Alors qu’il s’éloignait, il sentit soudain une douleur à la taille, toute sa force s’évanouit. Son visage changea, il voulut crier mais aucun son ne sortit. Ye Ming posa un doigt sur un point d’acupuncture à sa taille, son regard sombre et glacial.
« Ce n’est pas la maison des Duan, et le chef ne t’a pas envoyé de message. Je suis curieux, pourquoi m’as-tu amené ici ? »

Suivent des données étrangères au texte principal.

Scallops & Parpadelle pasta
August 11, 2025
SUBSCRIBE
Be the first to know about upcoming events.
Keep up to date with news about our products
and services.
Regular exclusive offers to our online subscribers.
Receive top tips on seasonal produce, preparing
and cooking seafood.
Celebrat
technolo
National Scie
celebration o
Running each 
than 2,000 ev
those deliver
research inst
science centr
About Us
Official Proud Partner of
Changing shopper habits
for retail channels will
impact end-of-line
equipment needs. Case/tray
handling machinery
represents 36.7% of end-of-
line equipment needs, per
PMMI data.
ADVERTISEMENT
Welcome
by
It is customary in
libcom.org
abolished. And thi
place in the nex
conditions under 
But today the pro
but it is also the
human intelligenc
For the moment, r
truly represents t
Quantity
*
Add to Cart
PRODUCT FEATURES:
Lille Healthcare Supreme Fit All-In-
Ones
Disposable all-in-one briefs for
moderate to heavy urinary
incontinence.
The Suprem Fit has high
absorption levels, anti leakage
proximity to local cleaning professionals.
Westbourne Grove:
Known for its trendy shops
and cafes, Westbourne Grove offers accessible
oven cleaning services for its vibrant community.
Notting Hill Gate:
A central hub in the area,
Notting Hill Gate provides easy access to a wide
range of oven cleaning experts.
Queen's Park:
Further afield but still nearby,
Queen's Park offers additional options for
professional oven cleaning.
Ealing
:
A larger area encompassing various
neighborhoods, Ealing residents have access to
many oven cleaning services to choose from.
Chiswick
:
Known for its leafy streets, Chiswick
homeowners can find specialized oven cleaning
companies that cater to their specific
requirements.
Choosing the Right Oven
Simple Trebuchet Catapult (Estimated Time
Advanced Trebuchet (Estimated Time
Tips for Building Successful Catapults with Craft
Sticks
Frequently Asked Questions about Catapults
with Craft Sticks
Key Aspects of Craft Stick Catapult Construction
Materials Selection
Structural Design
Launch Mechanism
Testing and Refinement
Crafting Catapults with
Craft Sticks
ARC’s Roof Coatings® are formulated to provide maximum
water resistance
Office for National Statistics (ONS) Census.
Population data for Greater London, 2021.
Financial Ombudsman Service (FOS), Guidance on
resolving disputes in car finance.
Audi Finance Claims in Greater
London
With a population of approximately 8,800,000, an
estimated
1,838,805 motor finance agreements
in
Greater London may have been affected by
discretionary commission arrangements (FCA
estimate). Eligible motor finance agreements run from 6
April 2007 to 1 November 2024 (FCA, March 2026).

Qiao Feiyang put parler, mais d’une voix faible. Il savait que Ye Ming était audacieux au point d’oser défier les princes, et qu’il n’hésiterait pas à le tuer. Il bafouilla : « Frère Ji, tu te méprends... »
« Crack ! »
Ye Ming claqua ses doigts, libérant une force colossale. Le bras de Qiao Feiyang fut pulvérisé, os et chair broyés. Puis, son bras fondit comme de la cire, tombant au sol en une masse sombre. Une odeur de sang intense emplit l’air. Qiao Feiyang poussa un cri inhumain, semblable au cri d’un rat.

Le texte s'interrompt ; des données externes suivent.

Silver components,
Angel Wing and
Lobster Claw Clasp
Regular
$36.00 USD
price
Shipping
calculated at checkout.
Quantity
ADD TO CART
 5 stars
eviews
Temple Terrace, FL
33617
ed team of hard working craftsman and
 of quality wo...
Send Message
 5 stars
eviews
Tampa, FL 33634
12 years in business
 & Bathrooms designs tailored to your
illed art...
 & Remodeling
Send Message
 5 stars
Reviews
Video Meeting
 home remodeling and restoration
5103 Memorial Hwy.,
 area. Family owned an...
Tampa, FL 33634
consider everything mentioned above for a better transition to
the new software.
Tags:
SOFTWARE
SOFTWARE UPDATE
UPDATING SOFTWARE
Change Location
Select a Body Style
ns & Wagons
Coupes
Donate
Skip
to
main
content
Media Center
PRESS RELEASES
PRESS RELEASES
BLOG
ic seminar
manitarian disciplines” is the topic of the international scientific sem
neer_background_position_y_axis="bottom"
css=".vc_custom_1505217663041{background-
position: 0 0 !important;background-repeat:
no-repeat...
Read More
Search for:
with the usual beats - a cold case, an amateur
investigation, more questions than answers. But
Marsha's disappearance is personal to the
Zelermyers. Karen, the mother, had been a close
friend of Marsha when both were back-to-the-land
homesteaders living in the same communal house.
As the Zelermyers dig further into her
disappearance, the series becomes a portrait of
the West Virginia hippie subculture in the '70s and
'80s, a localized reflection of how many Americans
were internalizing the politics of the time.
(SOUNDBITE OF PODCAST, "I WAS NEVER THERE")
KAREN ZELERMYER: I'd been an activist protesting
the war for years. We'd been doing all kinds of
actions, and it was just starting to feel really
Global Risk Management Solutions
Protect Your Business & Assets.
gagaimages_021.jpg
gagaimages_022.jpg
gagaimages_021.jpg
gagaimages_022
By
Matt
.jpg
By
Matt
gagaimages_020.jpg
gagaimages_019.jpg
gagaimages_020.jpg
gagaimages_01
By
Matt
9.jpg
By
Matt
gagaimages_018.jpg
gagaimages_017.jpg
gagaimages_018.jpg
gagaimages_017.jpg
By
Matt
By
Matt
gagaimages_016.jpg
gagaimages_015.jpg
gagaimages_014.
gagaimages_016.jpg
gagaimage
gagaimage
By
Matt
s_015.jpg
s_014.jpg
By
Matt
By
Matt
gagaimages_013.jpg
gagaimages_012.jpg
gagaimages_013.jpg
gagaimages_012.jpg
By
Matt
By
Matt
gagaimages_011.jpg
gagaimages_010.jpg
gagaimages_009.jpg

La puissance cachée de Ye Ming avait atteint un niveau incroyable, capable de modifier la matière à l’échelle microscopique. Une pierre dans ses mains pouvait devenir boue, et la boue redevenir pierre. Faire fondre le corps d’un homme était un exploit d’une difficulté extrême.
« Frère Qiao, si tu ne parles pas, je devrai tester ta troisième jambe. » dit-il calmement, mais avec une menace glaciale.
Qiao Feiyang, en larmes, supplia : « Grand frère Ji, j’ai tort. Ce sont les hommes du Deuxième Prince qui m’ont soudoyé pour te piéger. »
Ye Ming fronça les sourcils : ce Deuxième Prince était vraiment rancunier, il cherchait à se venger dès le lendemain.
« Qui y a-t-il dans cette maison ? » demanda Ye Ming.
« Je ne sais pas, je t’ai juste amené ici. » répondit Qiao Feiyang, le visage sombre.
« Crack. »
Ye Ming claqua à nouveau ses doigts, et la tête de Qiao Feiyang fondit, le tuant sur le coup. Il ne montrait aucune pitié envers ceux qui tentaient de le trahir.
Il contourna la porte, s’approcha du mur d’enceinte et posa la main dessus. Son Gang véritable s’infiltra dans toute la propriété à travers le mur. Grâce aux vibrations microscopiques du sol, il perçut clairement la situation à l’intérieur : trois personnes, deux Gourous Martiaux et un Dominateur Martial. Il semblait que le Deuxième Prince, conscient de sa puissance, avait envoyé un Dominateur Martial pour l’affronter.
« Ils me prennent vraiment au sérieux. Très bien, je vais jouer un peu avec eux. » dit Ye Ming calmement. Il libéra alors la lignée du vrai dragon scellée en lui, puis s’avança d’un grand pas vers la porte. Posant la paume de la main dessus, il brisa le verrou et entra fièrement.